Material for this exercise:
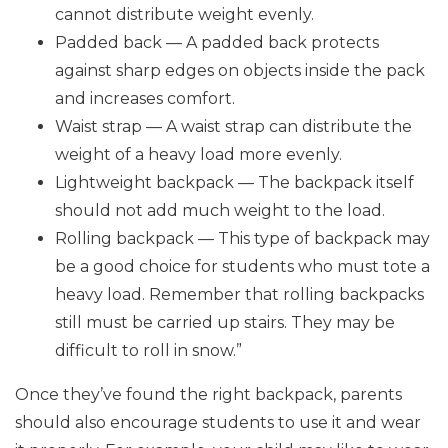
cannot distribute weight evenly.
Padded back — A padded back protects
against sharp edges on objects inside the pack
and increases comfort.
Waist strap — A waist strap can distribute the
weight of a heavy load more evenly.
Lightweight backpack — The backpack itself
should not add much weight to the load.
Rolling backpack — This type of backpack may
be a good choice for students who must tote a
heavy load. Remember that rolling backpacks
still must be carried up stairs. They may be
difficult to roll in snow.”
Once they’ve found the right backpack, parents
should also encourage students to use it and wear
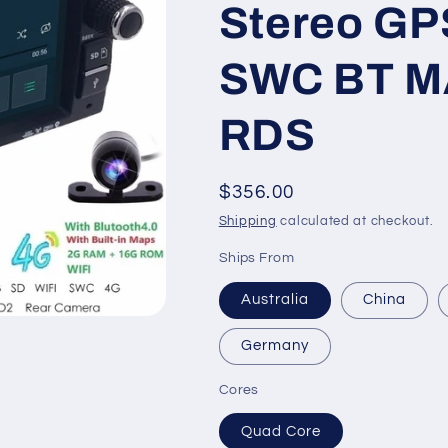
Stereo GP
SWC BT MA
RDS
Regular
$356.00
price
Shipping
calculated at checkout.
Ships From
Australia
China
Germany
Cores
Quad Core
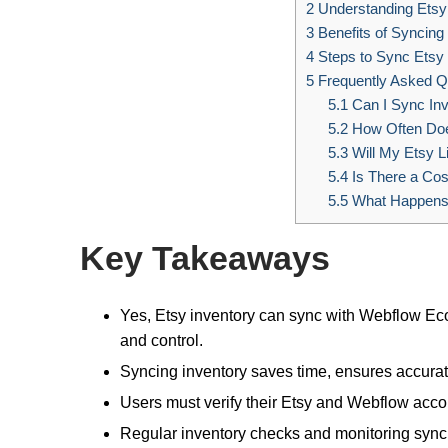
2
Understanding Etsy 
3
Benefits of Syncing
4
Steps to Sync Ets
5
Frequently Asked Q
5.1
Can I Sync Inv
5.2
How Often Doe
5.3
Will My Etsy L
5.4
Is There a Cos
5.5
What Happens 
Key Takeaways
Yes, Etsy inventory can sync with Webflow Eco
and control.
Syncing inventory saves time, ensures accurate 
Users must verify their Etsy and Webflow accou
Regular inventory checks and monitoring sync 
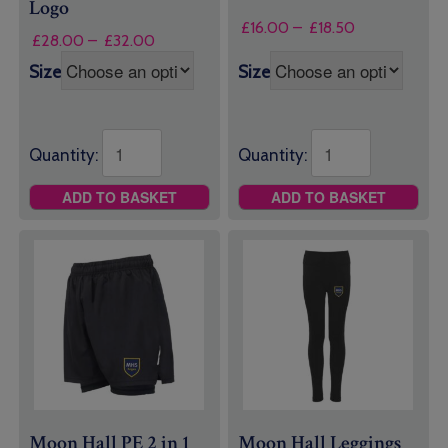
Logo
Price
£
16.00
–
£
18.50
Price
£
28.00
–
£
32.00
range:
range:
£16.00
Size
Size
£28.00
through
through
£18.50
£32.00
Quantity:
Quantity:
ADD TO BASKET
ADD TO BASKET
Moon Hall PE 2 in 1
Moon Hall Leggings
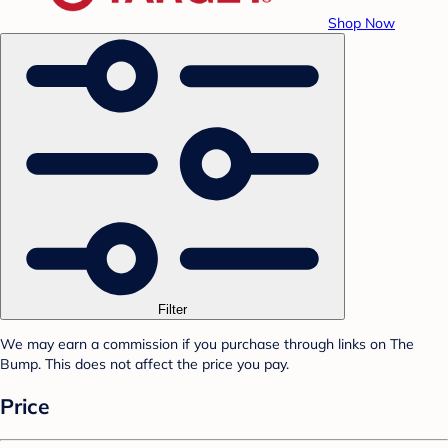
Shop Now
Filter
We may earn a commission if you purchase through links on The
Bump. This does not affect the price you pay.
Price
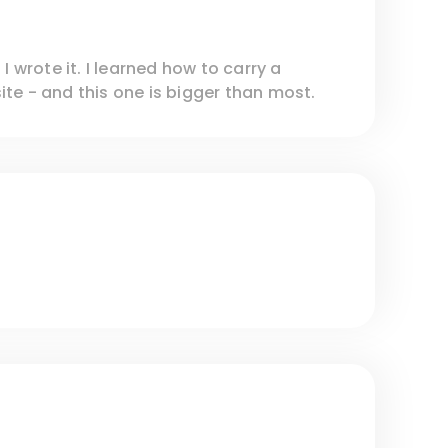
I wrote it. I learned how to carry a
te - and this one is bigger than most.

Task: Set down the text read from every one of the entries above, line for line and unchanged, leaving out the pictures.

Answer:
cannot distribute weight evenly.
Padded back — A padded back protects
against sharp edges on objects inside the pack
and increases comfort.
Waist strap — A waist strap can distribute the
weight of a heavy load more evenly.
Lightweight backpack — The backpack itself
should not add much weight to the load.
Rolling backpack — This type of backpack may
be a good choice for students who must tote a
heavy load. Remember that rolling backpacks
still must be carried up stairs. They may be
difficult to roll in snow.”
Once they’ve found the right backpack, parents
should also encourage students to use it and wear
Stereo GP
SWC BT MA
RDS
Regular
$356.00
price
Shipping
calculated at checkout.
Ships From
Australia
China
Germany
Cores
Quad Core
2
Understanding Etsy 
3
Benefits of Syncing
4
Steps to Sync Ets
5
Frequently Asked Q
5.1
Can I Sync Inv
5.2
How Often Doe
5.3
Will My Etsy L
5.4
Is There a Cos
5.5
What Happens 
Key Takeaways
Yes, Etsy inventory can sync with Webflow Eco
and control.
Syncing inventory saves time, ensures accurate 
Users must verify their Etsy and Webflow accou
Regular inventory checks and monitoring sync 
Logo
Price
£
16.00
–
£
18.50
Price
£
28.00
–
£
32.00
range:
range:
£16.00
Size
Size
£28.00
through
through
£18.50
£32.00
Quantity:
Quantity:
ADD TO BASKET
ADD TO BASKET
Moon Hall PE 2 in 1
Moon Hall Leggings
Shop Now
Filter
We may earn a commission if you purchase through links on The
Bump. This does not affect the price you pay.
Price
I wrote it. I learned how to carry a
te - and this one is bigger than most.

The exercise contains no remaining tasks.